* **EXTRACT TO READ**:
Hi, Rick... and thanks! Yes, there are DIY bowl lathes out there using RR track. But, not much direction on how it was accomplished. And, 100% metal.

I think I have honed in on a Bench Top Wood Lathe design that I can live with as a first attempt [thanks to Anon's napkin idea on my sister thread at alloyavenue.com.] Here's the sketch:

Tom Dunn AL
09-04-2012, 11:04 PM
Progress includes removing the lug bolts from the hub... Measuring the lugs - 1/2"... Measuring the hub... And, creating a hub template on OpenOffice/Draw to layout the head stock boards... I am thinking I will use 5000# PSI concrete...

Rick Markham
09-05-2012, 12:42 AM
Tom, if there are guys using Railroad tracks then it's possible. I'd say stick with that if it works, heck you won't get any deflection in the ways! If it were me, I'd go for Big. But I tend to go overboard on things! (I don't like making things twice either)

* **DATA EXCERPTS**:
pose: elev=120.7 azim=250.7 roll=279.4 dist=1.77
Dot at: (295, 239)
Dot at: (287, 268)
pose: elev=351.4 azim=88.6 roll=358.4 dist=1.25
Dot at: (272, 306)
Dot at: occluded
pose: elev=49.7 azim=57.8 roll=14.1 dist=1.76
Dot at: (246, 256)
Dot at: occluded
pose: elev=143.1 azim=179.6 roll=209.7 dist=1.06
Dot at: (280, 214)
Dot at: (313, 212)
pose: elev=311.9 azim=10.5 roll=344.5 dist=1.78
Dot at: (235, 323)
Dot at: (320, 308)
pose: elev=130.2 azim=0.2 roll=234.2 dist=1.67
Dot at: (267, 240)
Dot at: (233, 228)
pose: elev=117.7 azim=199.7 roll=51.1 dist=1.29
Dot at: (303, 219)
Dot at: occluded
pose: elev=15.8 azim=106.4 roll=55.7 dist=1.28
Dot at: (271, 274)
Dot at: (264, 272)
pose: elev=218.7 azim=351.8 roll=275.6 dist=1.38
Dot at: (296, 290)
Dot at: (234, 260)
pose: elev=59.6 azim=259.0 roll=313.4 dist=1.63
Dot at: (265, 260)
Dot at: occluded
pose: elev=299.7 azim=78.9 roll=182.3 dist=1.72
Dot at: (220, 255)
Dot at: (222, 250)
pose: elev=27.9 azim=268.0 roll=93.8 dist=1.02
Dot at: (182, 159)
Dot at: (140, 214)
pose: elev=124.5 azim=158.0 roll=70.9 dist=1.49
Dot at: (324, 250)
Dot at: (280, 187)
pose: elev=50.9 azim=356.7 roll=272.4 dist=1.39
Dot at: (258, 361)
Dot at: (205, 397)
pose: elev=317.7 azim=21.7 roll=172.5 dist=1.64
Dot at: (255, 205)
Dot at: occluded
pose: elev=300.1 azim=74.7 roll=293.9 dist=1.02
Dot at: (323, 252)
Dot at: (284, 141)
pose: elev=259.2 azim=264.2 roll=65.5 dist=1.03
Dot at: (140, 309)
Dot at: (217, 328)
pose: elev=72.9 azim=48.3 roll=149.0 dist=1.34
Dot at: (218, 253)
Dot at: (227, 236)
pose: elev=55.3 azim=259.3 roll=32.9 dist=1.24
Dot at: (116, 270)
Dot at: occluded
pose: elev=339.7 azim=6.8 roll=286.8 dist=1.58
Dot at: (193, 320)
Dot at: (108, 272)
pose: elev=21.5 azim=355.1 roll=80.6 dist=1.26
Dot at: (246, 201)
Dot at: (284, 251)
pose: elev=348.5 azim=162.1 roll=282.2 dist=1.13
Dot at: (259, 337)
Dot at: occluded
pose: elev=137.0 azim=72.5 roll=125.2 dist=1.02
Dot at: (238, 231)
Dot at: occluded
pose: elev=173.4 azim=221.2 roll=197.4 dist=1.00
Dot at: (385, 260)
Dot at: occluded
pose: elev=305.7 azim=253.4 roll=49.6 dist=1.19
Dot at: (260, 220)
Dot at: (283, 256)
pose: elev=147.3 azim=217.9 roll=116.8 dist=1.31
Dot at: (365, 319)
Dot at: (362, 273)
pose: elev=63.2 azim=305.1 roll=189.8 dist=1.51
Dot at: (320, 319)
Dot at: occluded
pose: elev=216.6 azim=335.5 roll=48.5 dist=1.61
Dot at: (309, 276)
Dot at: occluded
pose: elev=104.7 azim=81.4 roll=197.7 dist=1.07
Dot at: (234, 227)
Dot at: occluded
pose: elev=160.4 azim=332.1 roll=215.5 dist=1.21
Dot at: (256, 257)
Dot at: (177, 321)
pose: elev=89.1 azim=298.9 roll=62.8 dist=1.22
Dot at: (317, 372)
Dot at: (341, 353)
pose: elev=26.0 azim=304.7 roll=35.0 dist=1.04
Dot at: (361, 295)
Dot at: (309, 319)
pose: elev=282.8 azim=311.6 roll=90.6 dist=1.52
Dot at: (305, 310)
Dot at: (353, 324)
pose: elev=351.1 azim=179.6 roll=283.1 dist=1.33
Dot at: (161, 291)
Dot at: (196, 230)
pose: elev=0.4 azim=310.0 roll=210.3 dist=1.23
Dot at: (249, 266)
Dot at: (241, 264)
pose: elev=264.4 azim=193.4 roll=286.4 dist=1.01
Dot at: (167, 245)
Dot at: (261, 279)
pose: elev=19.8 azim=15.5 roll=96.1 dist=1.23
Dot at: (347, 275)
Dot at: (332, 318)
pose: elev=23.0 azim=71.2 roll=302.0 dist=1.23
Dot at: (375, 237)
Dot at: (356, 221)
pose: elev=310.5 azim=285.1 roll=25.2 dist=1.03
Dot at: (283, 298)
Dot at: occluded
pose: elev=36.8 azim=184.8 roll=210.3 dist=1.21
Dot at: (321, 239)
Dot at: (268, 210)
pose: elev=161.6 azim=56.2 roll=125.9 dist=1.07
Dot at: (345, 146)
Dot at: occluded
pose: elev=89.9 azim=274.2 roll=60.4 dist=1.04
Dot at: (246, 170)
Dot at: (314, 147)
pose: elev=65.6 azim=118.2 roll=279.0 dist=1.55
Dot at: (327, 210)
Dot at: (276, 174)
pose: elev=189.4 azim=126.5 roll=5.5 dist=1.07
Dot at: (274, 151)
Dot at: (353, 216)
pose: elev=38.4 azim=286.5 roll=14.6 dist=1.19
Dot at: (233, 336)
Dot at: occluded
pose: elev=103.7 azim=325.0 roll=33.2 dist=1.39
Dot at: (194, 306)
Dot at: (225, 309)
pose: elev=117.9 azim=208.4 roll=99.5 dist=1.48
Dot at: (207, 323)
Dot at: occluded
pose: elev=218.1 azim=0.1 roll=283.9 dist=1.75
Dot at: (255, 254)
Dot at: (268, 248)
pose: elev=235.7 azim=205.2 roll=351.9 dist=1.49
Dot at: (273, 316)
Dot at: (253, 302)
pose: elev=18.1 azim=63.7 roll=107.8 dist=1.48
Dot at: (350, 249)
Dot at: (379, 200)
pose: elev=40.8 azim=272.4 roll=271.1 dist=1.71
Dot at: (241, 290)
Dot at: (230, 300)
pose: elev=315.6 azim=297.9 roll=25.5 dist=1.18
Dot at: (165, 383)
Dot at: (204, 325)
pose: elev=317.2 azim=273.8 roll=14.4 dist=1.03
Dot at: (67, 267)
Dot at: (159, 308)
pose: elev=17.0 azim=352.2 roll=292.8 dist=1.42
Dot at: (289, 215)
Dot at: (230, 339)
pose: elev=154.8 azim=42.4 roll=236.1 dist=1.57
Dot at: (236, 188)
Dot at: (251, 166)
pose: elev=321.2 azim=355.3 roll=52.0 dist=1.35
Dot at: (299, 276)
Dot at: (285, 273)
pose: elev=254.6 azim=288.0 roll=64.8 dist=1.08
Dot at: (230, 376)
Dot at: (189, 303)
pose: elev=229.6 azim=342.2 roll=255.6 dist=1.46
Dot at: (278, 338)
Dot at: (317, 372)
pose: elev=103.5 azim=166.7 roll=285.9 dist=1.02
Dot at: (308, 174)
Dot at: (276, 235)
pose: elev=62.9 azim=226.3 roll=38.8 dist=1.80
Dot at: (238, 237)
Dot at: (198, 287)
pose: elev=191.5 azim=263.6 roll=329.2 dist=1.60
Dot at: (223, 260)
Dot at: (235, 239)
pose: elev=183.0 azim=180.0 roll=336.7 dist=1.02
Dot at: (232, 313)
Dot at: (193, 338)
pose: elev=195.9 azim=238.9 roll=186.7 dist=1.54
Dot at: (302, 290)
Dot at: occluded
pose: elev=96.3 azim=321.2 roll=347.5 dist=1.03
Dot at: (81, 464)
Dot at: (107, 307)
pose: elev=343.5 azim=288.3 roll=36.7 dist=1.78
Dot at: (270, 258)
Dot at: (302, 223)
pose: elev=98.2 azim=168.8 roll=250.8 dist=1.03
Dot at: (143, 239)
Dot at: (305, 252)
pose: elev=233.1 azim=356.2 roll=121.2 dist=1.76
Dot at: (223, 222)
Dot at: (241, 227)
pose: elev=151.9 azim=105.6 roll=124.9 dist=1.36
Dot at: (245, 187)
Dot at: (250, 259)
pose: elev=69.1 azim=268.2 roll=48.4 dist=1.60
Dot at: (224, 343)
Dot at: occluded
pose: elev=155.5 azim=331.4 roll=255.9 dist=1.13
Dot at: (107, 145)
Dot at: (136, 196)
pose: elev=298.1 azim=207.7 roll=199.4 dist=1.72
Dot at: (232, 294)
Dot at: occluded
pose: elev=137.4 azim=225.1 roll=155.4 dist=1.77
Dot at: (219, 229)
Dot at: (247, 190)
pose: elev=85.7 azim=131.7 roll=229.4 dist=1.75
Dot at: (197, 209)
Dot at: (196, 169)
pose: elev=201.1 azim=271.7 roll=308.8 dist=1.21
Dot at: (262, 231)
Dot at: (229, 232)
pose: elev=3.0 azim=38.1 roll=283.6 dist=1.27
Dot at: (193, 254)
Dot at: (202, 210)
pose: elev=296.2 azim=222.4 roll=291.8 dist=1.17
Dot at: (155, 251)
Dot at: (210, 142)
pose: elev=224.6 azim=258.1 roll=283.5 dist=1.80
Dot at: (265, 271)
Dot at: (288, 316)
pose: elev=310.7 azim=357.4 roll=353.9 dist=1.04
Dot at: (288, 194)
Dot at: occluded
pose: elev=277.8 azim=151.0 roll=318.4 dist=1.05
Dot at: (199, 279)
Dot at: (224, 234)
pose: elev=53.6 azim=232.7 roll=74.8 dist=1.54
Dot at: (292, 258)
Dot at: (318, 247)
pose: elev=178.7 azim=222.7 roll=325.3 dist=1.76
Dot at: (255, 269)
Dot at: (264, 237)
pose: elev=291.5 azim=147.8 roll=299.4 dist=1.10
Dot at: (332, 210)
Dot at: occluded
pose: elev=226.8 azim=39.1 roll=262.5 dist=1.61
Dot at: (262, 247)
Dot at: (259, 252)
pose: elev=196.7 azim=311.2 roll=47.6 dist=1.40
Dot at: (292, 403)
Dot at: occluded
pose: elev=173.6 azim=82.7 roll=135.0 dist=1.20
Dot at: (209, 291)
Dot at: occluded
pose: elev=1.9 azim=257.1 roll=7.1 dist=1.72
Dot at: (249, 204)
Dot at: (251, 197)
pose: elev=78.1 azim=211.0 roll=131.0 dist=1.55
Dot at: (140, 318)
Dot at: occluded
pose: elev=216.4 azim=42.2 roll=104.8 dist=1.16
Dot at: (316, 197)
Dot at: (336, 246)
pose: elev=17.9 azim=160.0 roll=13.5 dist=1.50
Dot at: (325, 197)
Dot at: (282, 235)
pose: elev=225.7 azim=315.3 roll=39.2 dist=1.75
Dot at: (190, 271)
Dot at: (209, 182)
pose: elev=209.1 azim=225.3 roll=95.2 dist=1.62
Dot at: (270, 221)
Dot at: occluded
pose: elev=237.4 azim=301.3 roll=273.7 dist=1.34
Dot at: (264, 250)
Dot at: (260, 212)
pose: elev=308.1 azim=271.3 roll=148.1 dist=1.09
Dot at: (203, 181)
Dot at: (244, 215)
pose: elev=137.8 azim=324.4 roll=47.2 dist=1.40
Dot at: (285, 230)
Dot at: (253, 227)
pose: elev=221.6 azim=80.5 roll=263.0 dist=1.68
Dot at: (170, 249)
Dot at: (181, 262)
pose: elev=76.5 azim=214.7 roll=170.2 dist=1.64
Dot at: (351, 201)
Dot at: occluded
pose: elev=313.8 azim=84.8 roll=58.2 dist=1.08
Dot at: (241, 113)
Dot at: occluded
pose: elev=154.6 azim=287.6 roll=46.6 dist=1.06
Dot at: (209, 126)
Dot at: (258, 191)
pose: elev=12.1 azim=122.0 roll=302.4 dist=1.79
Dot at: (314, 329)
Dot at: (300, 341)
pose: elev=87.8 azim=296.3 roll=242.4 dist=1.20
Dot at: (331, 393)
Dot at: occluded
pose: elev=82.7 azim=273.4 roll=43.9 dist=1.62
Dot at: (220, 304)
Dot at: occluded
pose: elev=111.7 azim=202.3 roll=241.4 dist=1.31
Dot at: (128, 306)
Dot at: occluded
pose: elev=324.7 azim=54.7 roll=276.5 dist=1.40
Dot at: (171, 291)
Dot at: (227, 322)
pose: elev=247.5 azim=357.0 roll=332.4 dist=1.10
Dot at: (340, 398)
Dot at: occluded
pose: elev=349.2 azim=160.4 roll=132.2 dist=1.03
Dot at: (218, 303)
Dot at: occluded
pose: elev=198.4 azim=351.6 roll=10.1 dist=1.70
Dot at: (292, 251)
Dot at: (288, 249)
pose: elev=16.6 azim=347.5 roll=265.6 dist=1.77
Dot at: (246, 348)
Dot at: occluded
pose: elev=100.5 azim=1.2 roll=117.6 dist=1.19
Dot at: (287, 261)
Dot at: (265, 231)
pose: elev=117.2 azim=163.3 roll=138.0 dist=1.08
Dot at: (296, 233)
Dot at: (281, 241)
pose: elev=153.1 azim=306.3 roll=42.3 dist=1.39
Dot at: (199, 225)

* **ACTIONS TO TAKE**:
1. In the lathe forum thread, what strength of concrete is Tom Dunn AL thinking of using?
2. Please resume the lathe forum thread from the point where it stops.

* **RESULTS FOR THE EXERCISE**:
1. 5000 PSI concrete.

2.
ray hampton
09-05-2012, 5:42 PM
a railroad track are only HEAVY on the top, the bottom section of the track are about 1/2 inch or 1 inch thick shape like a upside down T , cut the top off and weld two bottom sections together, another method will require three sections of tracks, weld one track between the bottom of the other two tracks

Tom Dunn AL
09-06-2012, 12:54 AM
Rick and Ray,
Thanks for contributing! I have spoken with my RR contact and he is going to look for some. In the meantime, I am going to forge ahead on the smaller scale.

A little more progress.
Rough Draft of General Layout of Cuts.
Efficency of materials layout sacrificed to obtain maximum factory board edges for trueness.
Pour will be made into the inverted lathe mold to allow maximum smoothness of bed leg tops and leveling of bottom of lathe.
Head stock and bed leg pours will each be another box within the main box.
Head stock dog ears will be accomplished with triangular bracing cut from sufficient solid board stock.
Form bracing and rebar to be added.
I note that I have a few errors to clean up... But, now, it has gotten late...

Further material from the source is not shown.